Show every line in the records below that contains the string "alimentation", copying each line in full.

DATASET START

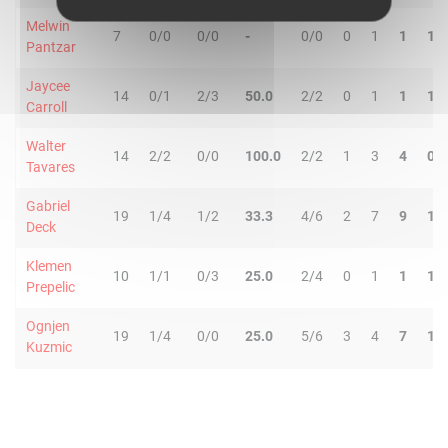
Melwin
7
0/0
0/0
-
0/0
0
1
1
1
Pantzar
Jaycee
14
0/1
2/3
50.0
2/2
0
1
1
1
Carroll
Walter
14
2/2
0/0
100.0
2/2
1
3
4
0
Tavares
Gabriel
19
1/4
1/2
33.3
4/6
2
7
9
1
Deck
Klemen
10
1/1
0/3
25.0
2/4
0
1
1
1
Prepelic
Ognjen
19
1/4
0/0
25.0
5/6
3
4
7
1
Kuzmic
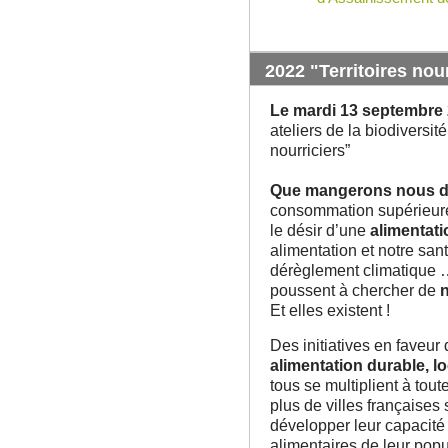
2022 "Territoires nou
Le mardi 13 septembre
ateliers de la biodiversité
nourriciers”
Que mangerons nous d
consommation supérieure 
le désir d’une
alimentati
alimentation et notre sant
dérèglement climatique …
poussent à chercher de
n
Et elles existent !
Des initiatives en faveur
alimentation durable, lo
tous se multiplient à tout
plus de villes françaises
développer leur capacité
alimentaires de leur popu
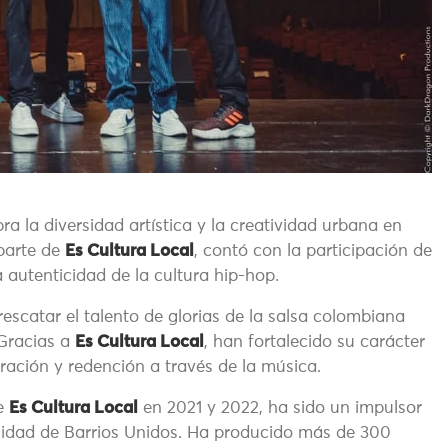
ra la diversidad artística y la creatividad urbana en
parte de
Es Cultura Local
, contó con la participación de
 autenticidad de la cultura hip-hop.
escatar el talento de glorias de la salsa colombiana
 Gracias a
Es Cultura Local
, han fortalecido su carácter
ración y redención a través de la música.
de
Es Cultura Local
en 2021 y 2022, ha sido un impulsor
alidad de Barrios Unidos. Ha producido más de 300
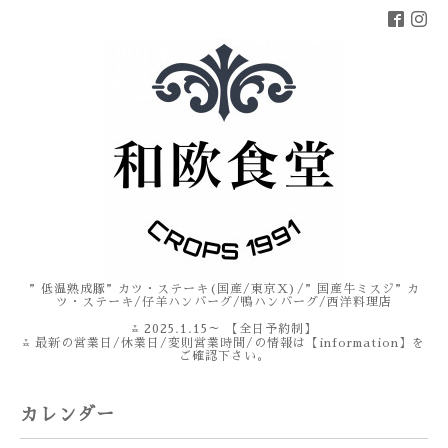
”低温熟成豚”カツ・ステーキ(国産/東京X)/”国産牛ミスジ”カ
ツ・ステーキ/仔羊ハンバーグ/鴨ハンバーグ/西洋料理店
⁂ 2025.1.15～ 【全日予約制】
⁂ 最新の営業日/休業日/変則営業時間/の情報は【information】を
ご確認下さい。
カレンダー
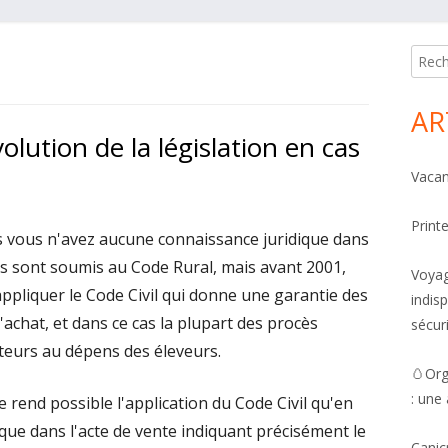
Mai
Reche
Side
AR
volution de la législation en cas
Vacan
Print
s vous n'avez aucune connaissance juridique dans
s sont soumis au Code Rural, mais avant 2001,
Voyag
ppliquer le Code Civil qui donne une garantie des
indis
'achat, et dans ce cas la plupart des procès
sécur
eurs au dépens des éleveurs.
🥚Org
: une
e rend possible l'application du Code Civil qu'en
que dans l'acte de vente indiquant précisément le
Canic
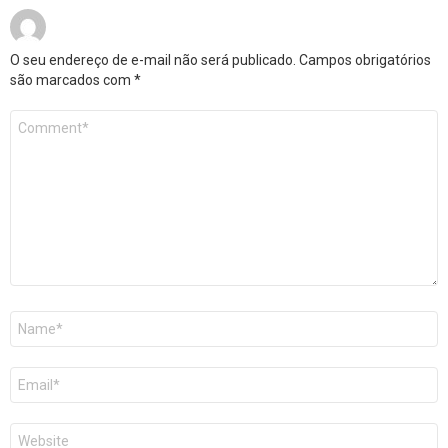
O seu endereço de e-mail não será publicado.
Campos obrigatórios
são marcados com
*
Comentário
*
Nome
*
E-
mail
*
Site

DATASET END

**REPLY TO THE TASK:**
alimentation et notre sant
alimentation durable, lo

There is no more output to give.